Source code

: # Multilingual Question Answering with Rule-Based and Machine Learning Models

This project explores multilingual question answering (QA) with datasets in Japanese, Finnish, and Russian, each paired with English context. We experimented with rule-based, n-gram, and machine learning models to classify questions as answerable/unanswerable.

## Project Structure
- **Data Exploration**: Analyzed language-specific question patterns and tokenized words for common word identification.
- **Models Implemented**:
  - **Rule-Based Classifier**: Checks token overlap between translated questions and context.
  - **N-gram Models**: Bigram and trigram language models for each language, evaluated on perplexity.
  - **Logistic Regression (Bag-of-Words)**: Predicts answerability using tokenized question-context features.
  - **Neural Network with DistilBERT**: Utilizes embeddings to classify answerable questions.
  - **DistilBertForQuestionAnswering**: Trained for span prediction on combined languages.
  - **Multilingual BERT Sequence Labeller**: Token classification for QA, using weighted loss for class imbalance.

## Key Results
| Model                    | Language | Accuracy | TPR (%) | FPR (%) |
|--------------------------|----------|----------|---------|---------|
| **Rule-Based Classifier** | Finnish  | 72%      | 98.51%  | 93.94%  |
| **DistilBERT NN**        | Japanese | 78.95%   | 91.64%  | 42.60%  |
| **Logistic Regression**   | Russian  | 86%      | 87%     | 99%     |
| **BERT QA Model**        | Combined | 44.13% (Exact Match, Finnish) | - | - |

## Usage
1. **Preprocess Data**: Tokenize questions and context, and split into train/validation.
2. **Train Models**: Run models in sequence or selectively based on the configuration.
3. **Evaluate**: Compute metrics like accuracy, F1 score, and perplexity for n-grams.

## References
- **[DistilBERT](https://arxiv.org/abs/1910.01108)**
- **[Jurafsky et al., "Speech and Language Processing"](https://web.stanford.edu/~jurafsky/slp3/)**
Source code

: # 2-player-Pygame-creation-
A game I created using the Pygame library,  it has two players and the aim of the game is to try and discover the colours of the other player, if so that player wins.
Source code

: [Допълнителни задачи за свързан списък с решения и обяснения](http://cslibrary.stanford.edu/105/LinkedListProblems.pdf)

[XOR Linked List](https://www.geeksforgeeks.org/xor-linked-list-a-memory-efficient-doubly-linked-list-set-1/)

____

--- Problem description ---
Using the material above, print word for word the lines from the one holding "- **[Jurafsky et" through the last line.

--- Written answer ---
- **[Jurafsky et al., "Speech and Language Processing"](https://web.stanford.edu/~jurafsky/slp3/)**
Source code

: # 2-player-Pygame-creation-
A game I created using the Pygame library,  it has two players and the aim of the game is to try and discover the colours of the other player, if so that player wins.
Source code

: [Допълнителни задачи за свързан списък с решения и обяснения](http://cslibrary.stanford.edu/105/LinkedListProblems.pdf)

[XOR Linked List](https://www.geeksforgeeks.org/xor-linked-list-a-memory-efficient-doubly-linked-list-set-1/)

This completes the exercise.